No period is more prevalent than the holidays for con artists. Aiming to steal our personal and financial information and to infect computers with malware, scamming crooks must be stopped before doing irreparable harm. Current holiday schemes and ways to avoid them are compliments of Sid Kirchheimer, writer for AARP.
- Reprehensible reports: If the (supposed) U.S. Postal Service, FedEx or another shipper promises a huge delivery to your front door, 99.9 percent of these notices are probably attempts to sabotage your computer with malware. For protection against this and other suspicious links in emails, type the company's web address in your browser to authenticate they are who they're supposed to be. Another tipoff that signifies a fake notice: It arrives via a free email service and typically lacks your name, a tracking number or other specific information.

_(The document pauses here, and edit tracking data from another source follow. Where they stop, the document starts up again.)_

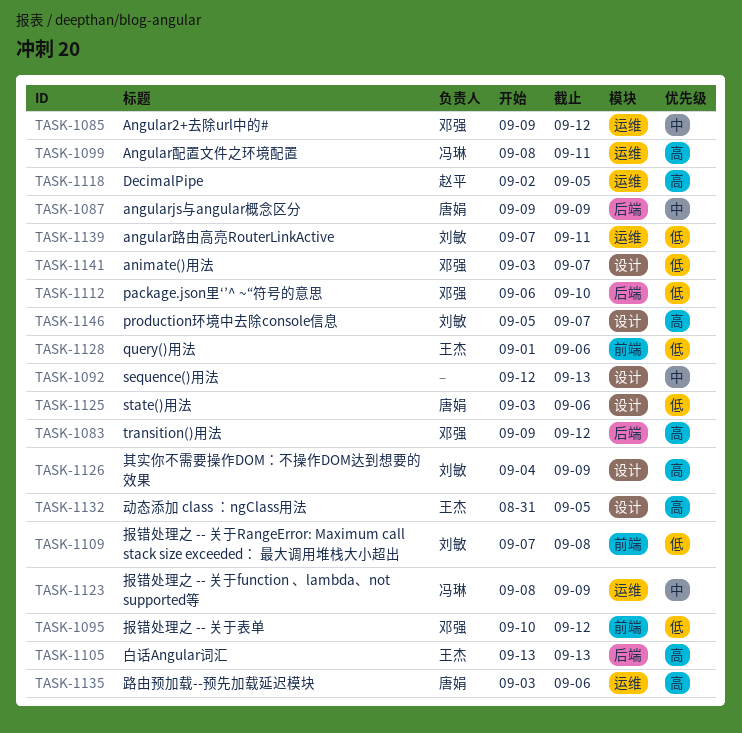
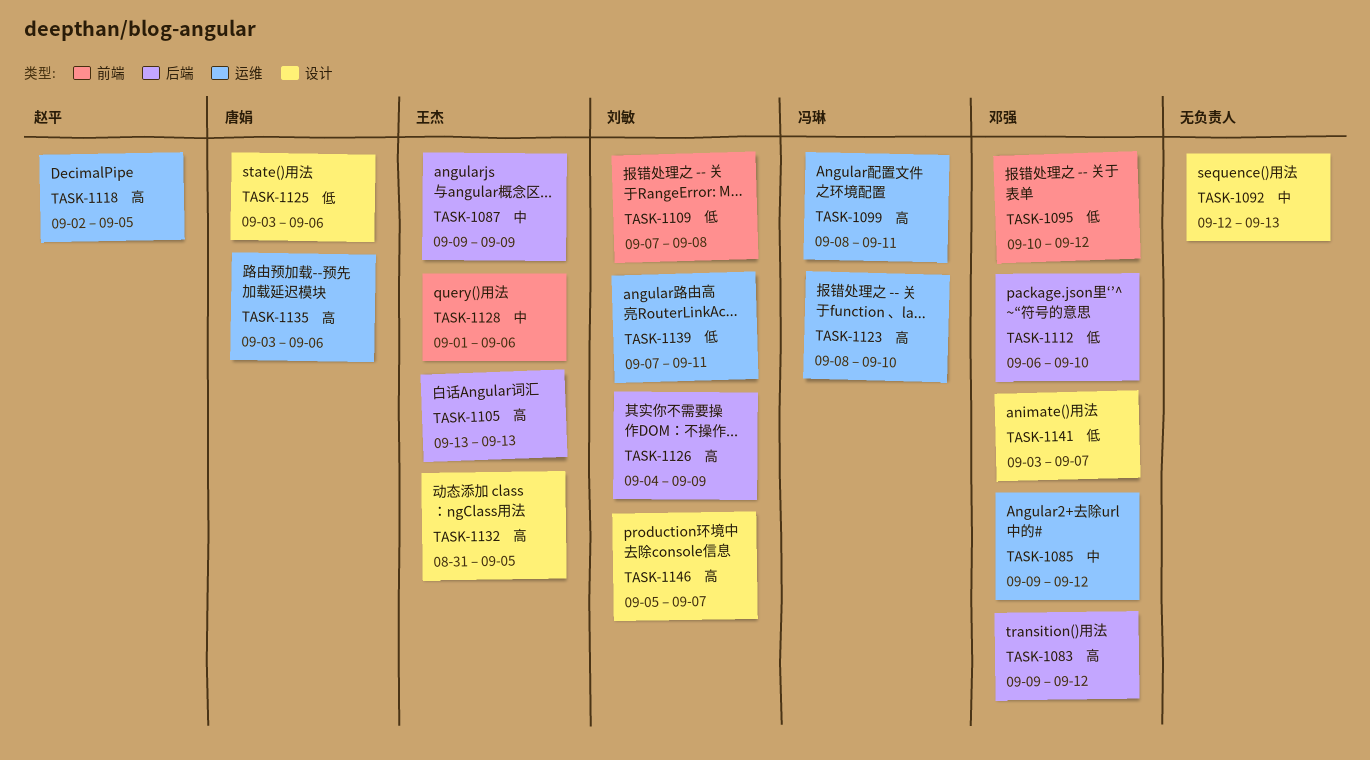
TASK-1087, owner: 唐娟 -> 王杰
TASK-1123, priority: 中 -> 高
TASK-1123, due: Sep 9 -> Sep 10
TASK-1126, label: 设计 -> 后端
TASK-1128, priority: 低 -> 中

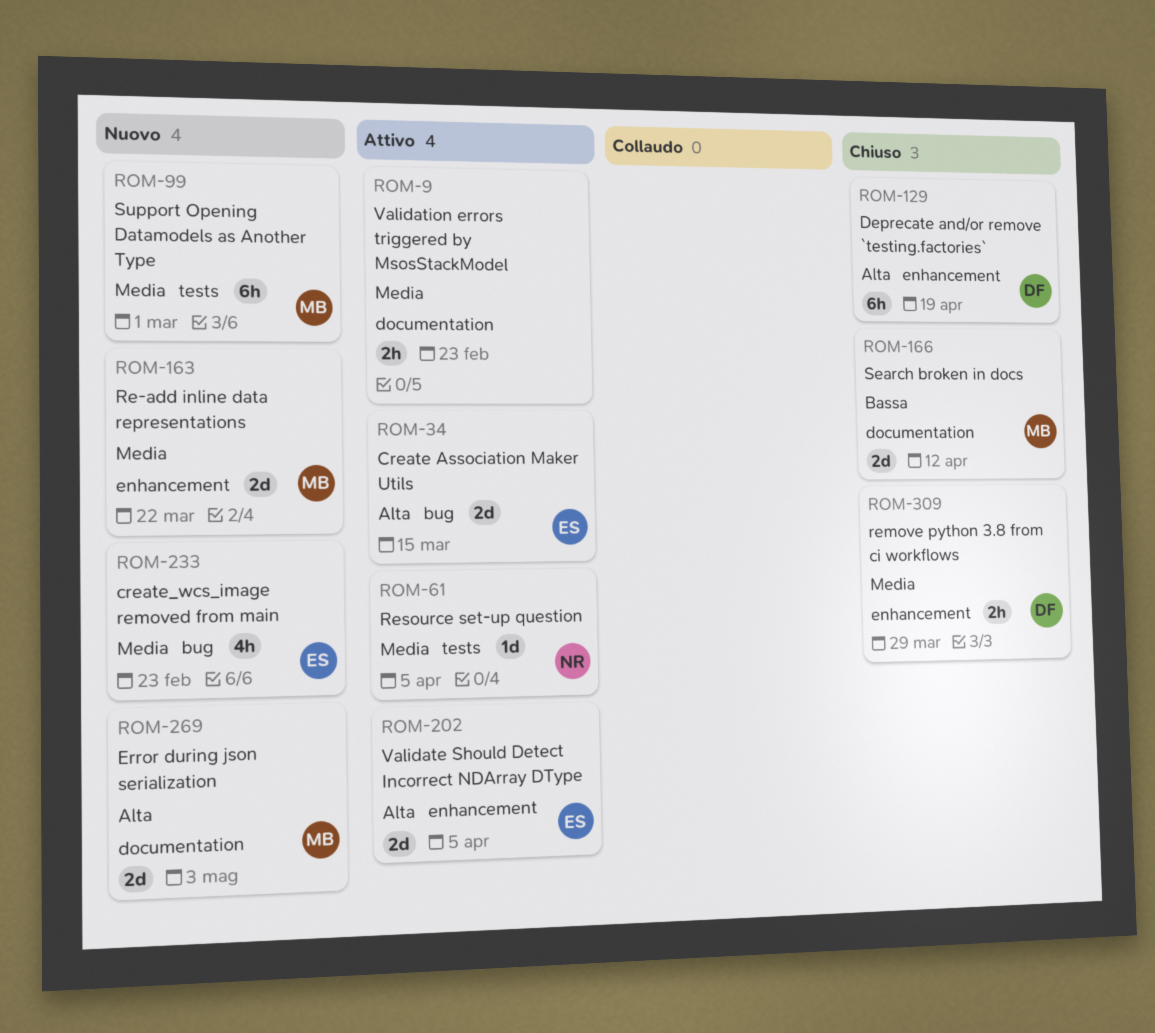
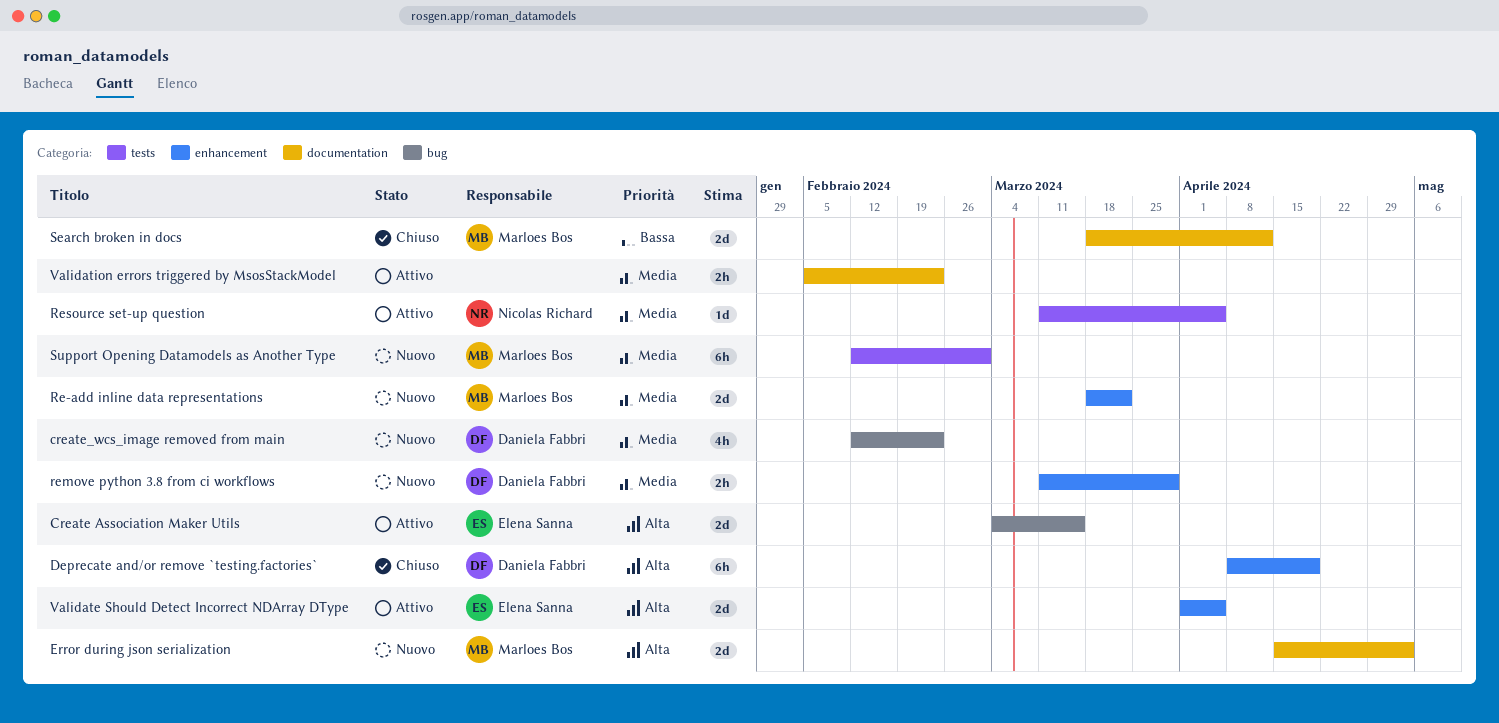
create_wcs_image removed from main, owner: Elena Sanna -> Daniela Fabbri
remove python 3.8 from ci workflows, status: Chiuso -> Nuovo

- Scoundrel sellers: PrizewinnerContest.com, among other copycat sites, proclaims your fabulous winnings through search engine results or social media postings. "If you check the enclosed embedded link, you'll win an amazing prize — a brand-new automobile, a trip around the world, $5,000 a week for life Blah, blah, blah." These scams mainly concentrate on stealing credit card particulars or selling inferior goods (usually counterfeit) and that's a big "IF" the fraudsters actually send anything to the victim. To ensure accuracy, go to WhoIs.net to discover who owns the website; if any site shields itself, avoid it like the plague. Never provide a credit card number online unless the address begins with https://. (Adding the 's' is for security purposes.)
- Charity cheating: Many people give charitable donations this time of year more than at any other, whether for tax purposes or from the goodness of their hearts. Consumers also are besieged more by bogus solicitations during the holiday season. Using local "agencies," such as police/firefighter benefits, children's homes and the like or promising to assist natural disaster victims, too many cons tug on our heartstrings then proceed to rip off the funds we put aside for gift-giving. Unless you dial the verified number yourself, never provide credit card info over the phone. And the same tip applies to online giving; first, check the address and write it onto your browser. Always confirm the group's legitimacy at CharityNavigator.org.

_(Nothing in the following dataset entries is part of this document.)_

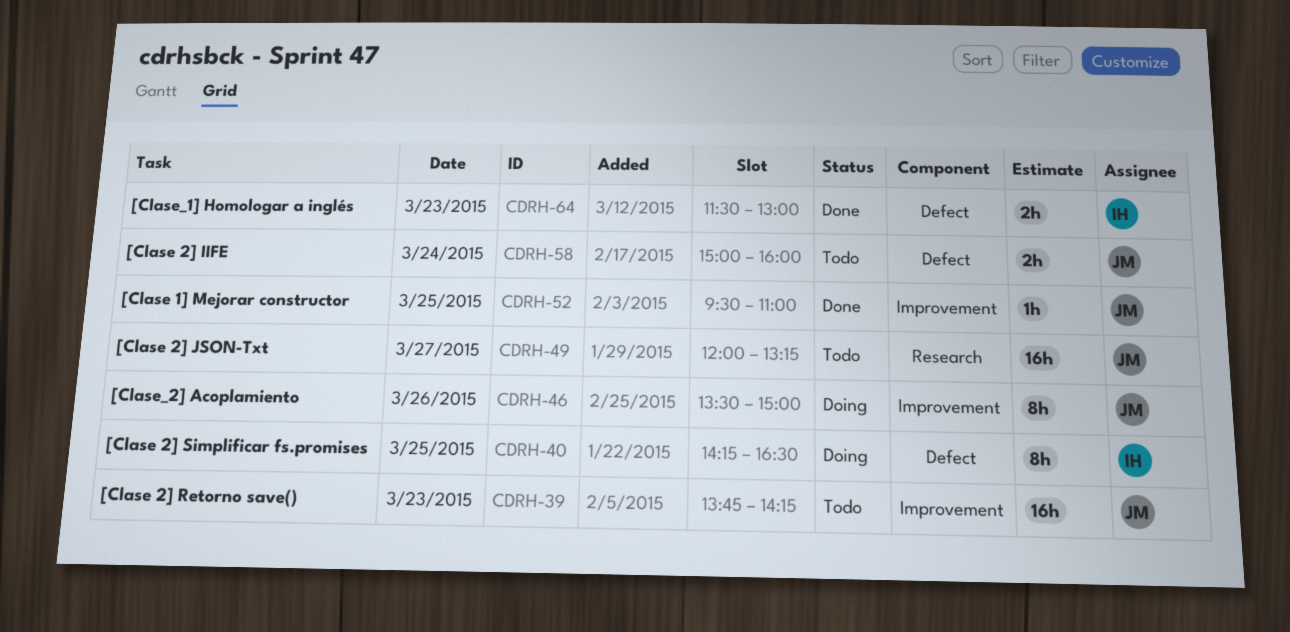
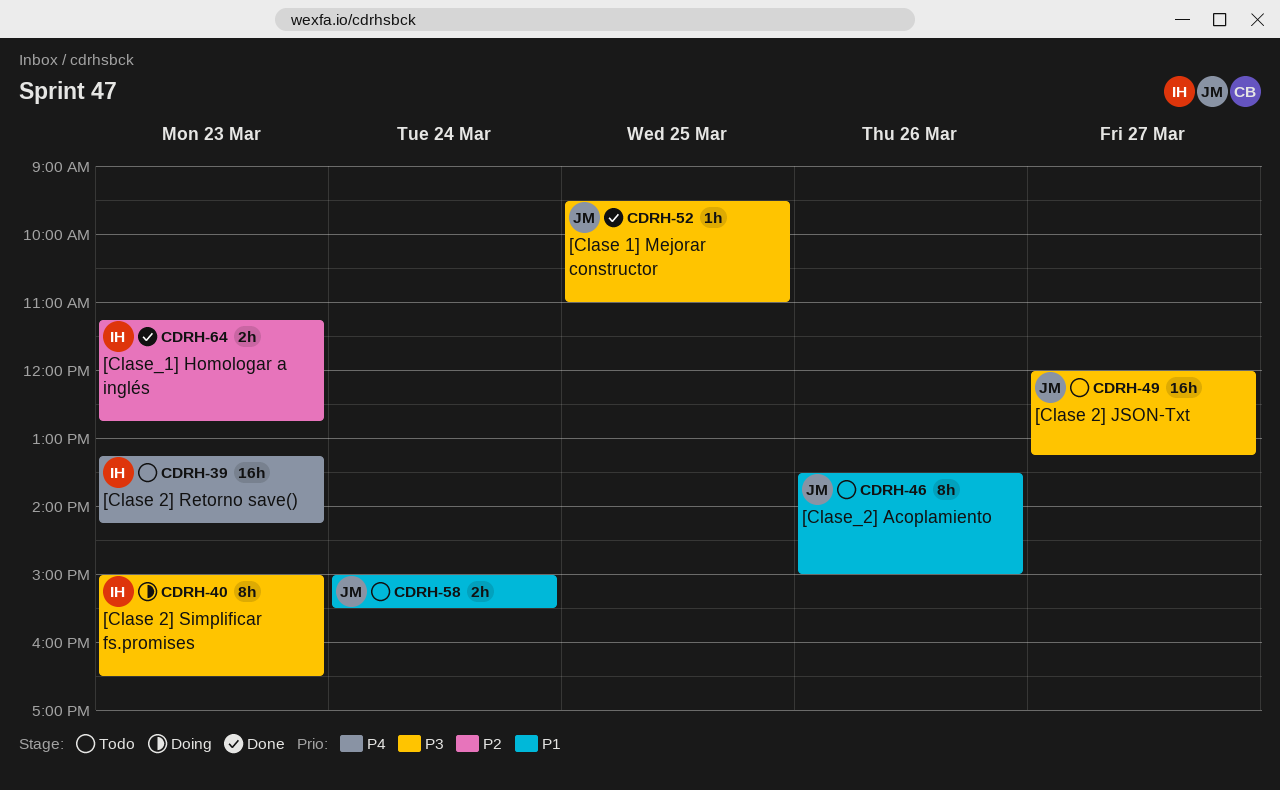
CDRH-39, owner: JM -> IH
CDRH-39, begins: 13:45 -> 13:15
CDRH-40, day: Mar 25 -> Mar 23
CDRH-40, begins: 14:15 -> 15:00
CDRH-46, status: Doing -> Todo
CDRH-58, ends: 16:00 -> 15:30
CDRH-64, begins: 11:30 -> 11:15
CDRH-64, ends: 13:00 -> 12:45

- Giveaway gyps: "If it sounds too good to be true, it is." Watch out for scammers' attempts to install malware or to "phish" for your confidential information during the holidays. Promises of free vacations, holiday-themed screen savers and ring tones, among other ploys, grab your attention but almost always follow up with a fee request or a credit card number to hold the "reservation." Don't. Along this same line, delete any e-card greeting with a name you don't recognize and, for heaven's sake, don't open it. If you really want to check on its legitimacy, visit the supposed issuer's website, then type its address into your own browser. (See today's first hint.) For example, type Hallmarkecards.com/pickup/ecard.